[Provided data — start]

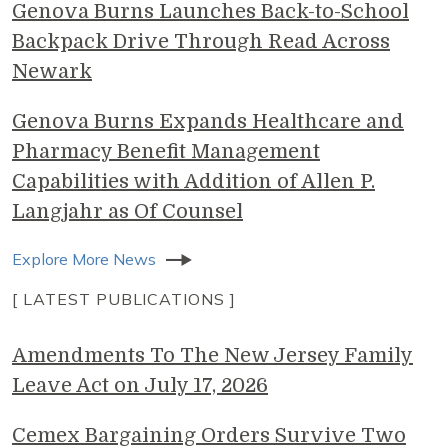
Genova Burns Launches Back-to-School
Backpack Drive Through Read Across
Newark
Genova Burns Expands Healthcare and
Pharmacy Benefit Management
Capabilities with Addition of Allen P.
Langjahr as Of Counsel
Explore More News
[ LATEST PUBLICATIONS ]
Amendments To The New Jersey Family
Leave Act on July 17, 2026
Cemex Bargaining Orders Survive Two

[Provided data — finish]
[Provided data — start]

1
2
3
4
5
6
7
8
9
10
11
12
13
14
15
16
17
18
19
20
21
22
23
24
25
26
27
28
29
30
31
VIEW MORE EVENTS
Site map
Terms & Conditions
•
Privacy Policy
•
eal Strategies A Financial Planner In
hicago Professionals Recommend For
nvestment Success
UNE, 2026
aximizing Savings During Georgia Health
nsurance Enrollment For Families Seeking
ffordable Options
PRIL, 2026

[Provided data — finish]

*Problem details:* There is a line with "Genova Burns Launches Back-to-School" and a line with "Cemex Bargaining Orders Survive Two" above. Copy exactly those two lines and all lines between them, with nothing else.

*Reply:*
Genova Burns Launches Back-to-School
Backpack Drive Through Read Across
Newark
Genova Burns Expands Healthcare and
Pharmacy Benefit Management
Capabilities with Addition of Allen P.
Langjahr as Of Counsel
Explore More News
[ LATEST PUBLICATIONS ]
Amendments To The New Jersey Family
Leave Act on July 17, 2026
Cemex Bargaining Orders Survive Two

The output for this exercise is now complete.